There was some small crime: I did, once in a while, steal a tomato from the fields to eat. And there was drama. In the hut next to ours was Anand Hingorani, who was depressed because his wife had just died. Every evening after dinner, he used to close his door and commune silently in the dark with his wife. One night, I saw a snake enter his hut. I ran and told my father; we banged on Hingorani’s door, shouted to warn him, and asked him to come out. He did not reply, and he did not come out. After an hour, he opened the door; the snake was found sitting peacefully behind him.

Gandhi tried out communities that Rajan today idealizes — not once, but four times — in Phoenix and Tolstoy Farm in South Africa, and in Sabarmati and Sevagram in India. His followers set up a number of ashrams — for instance, Vinoba Bhave in Paunar and Narayan Desai in Vedchhi. All of them survive to this day; but they are no longer live communities. There are half a million villages in India, but none of them has turned itself into a Gandhian community — at least, none has made a name as one, let alone won followers across the world.

Why is this so?

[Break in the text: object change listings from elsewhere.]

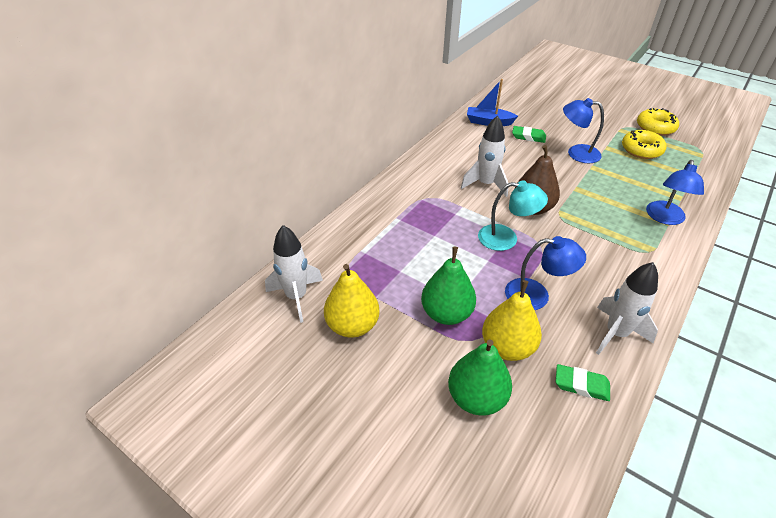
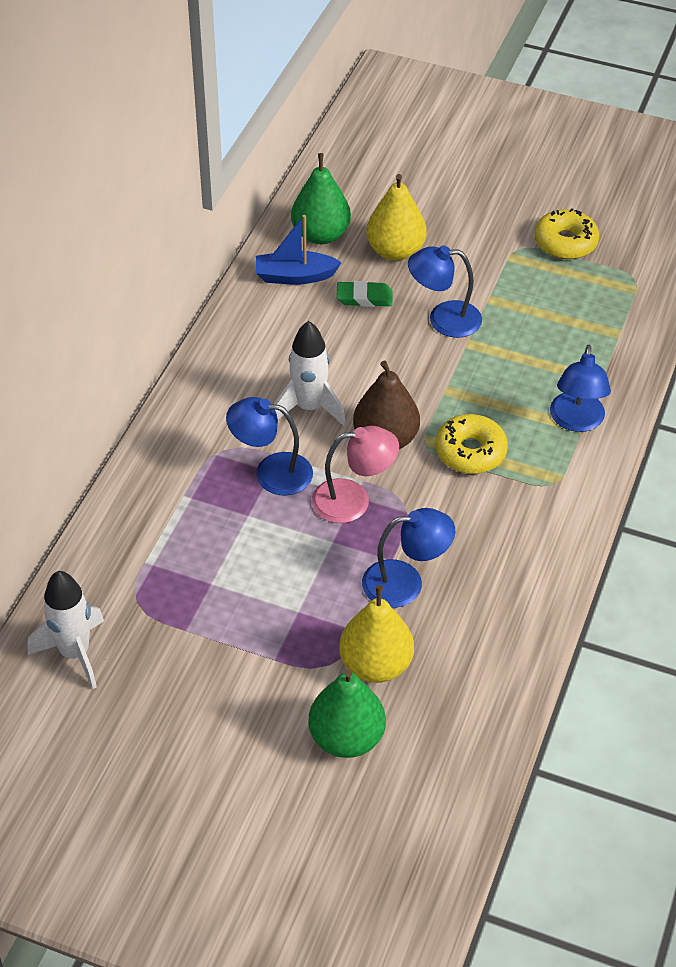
camera: 15 degrees left, 5 degrees up
(352, 325) = (166, 678): yellow pear -> yellow pear (395, 251)
(446, 313) = (289, 634): green pear -> green pear (321, 235)
(455, 214) = (271, 472): none -> blue lamp
(506, 238) = (353, 500): turquoise lamp -> pink lamp
(581, 385) = (472, 694): green eraser -> none
(616, 333) = (511, 617): white rocket -> none
(641, 150) = (543, 295): yellow donut -> yellow donut (470, 452)

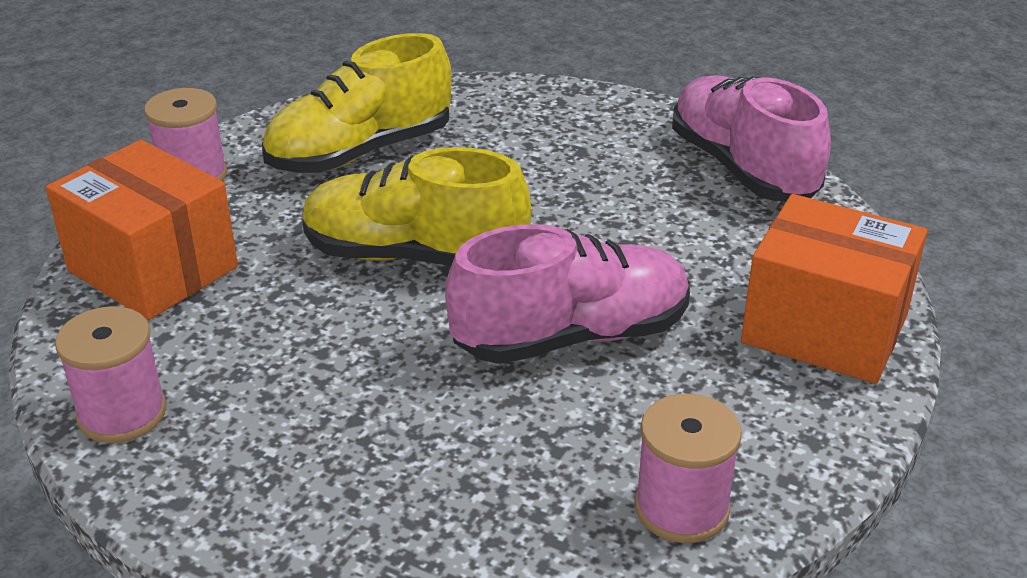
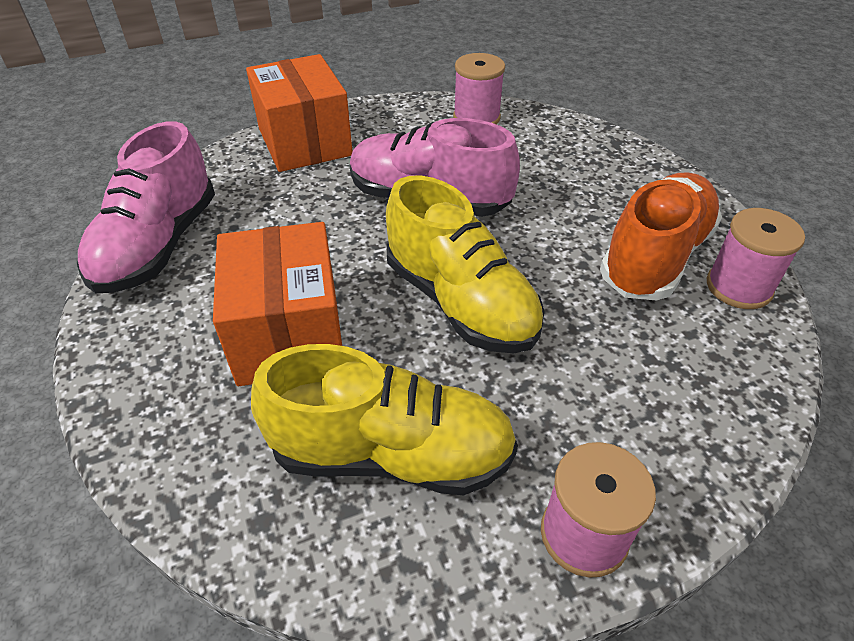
camera: 140 degrees left, 10 degrees up
(153, 269) = (677, 409): orange box -> orange box (288, 334)
(241, 402) = (655, 257): none -> orange shoe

An economist’s answer would be that people prefer a market economy in which they can move around, take jobs that pay them most, buy goods at the lowest price and maximize their utility while producers maximize their profits. Rajan’s response might be that the market economy leaves a great many people in dire straits — earning too little or lacking jobs, being mistreated by employers, consuming too little or too much of wrong things, and so on. That was what Karl Marx also thought; his solution was to nationalize the producers and make everyone an employee of the State.

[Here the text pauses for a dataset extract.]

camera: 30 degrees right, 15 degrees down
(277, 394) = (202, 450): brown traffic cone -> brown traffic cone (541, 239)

Gandhi’s solution was to ration productivity-increasing technology so that there was enough work for everyone. He was not against all modern technology. He approved of railways, and used them a lot; he presumably had nothing against ships, on which he travelled to England. He was in favour of printing technology, which he used to propagate his opinions, although I do not think the typewriter found its way into the ashram. He did not express himself very clearly on what technology should be allowed, and who should decide it. He was against the British ruling India, but was not very explicit on how Indians should govern India. He did not object when his followers adopted British-style democracy; but I doubt if he approved of it.

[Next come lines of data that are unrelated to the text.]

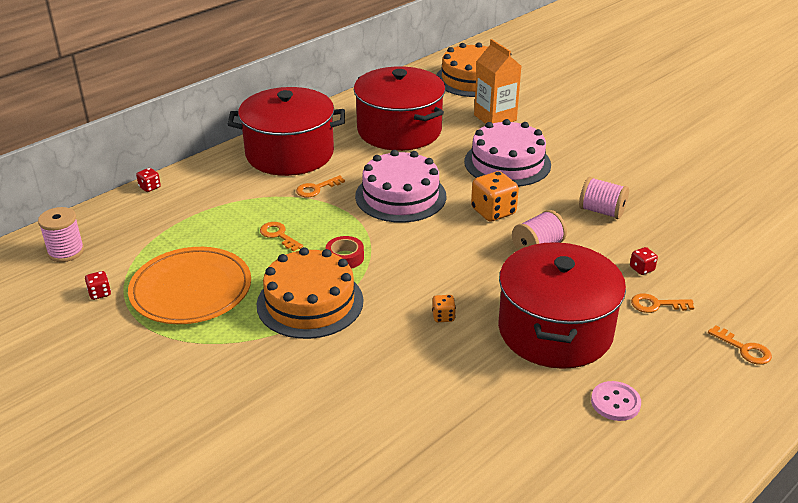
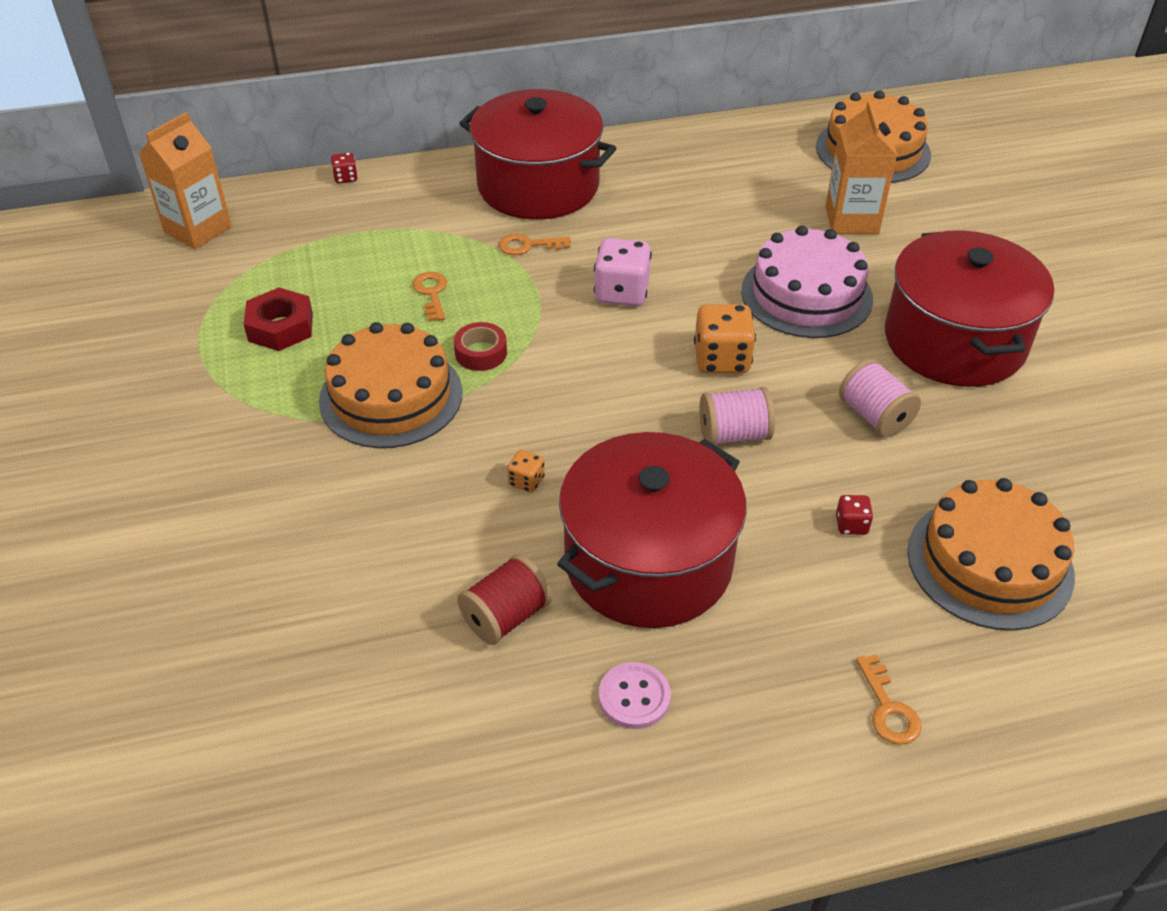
camera: 30 degrees right, 10 degrees up
(66, 252) = (198, 229): pink spool -> orange carton
(100, 293) = (189, 294): red dice -> none
(191, 290) = (280, 327): orange plate -> red nut
(399, 130) = (703, 197): red pot -> red pot (954, 341)
(400, 196) = (621, 293): pink cake -> pink dice
(503, 393) = (506, 616): none -> red spool
(656, 305) = (822, 586): orange key -> none
(724, 260) = (989, 563): none -> orange cake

I think Rajan has enlightened us as little as Gandhi on what type of governance he favours. Since he argues for community rule, he must favour an extremely decentralized system. If he accepts nation states, then he must favour a hierarchical State with villages as its lowest rung. Gandhi wrote incessantly into his seventies, and we still do not know what type of rule he wanted. Rajan has still some time to go; let us hope that he will work out the ideal form of government before too long. If he gets it right, community after community will adopt his model. They will learn from one another’s experiments; the model will get better and better — until the world becomes a Raghu Ram Rajya.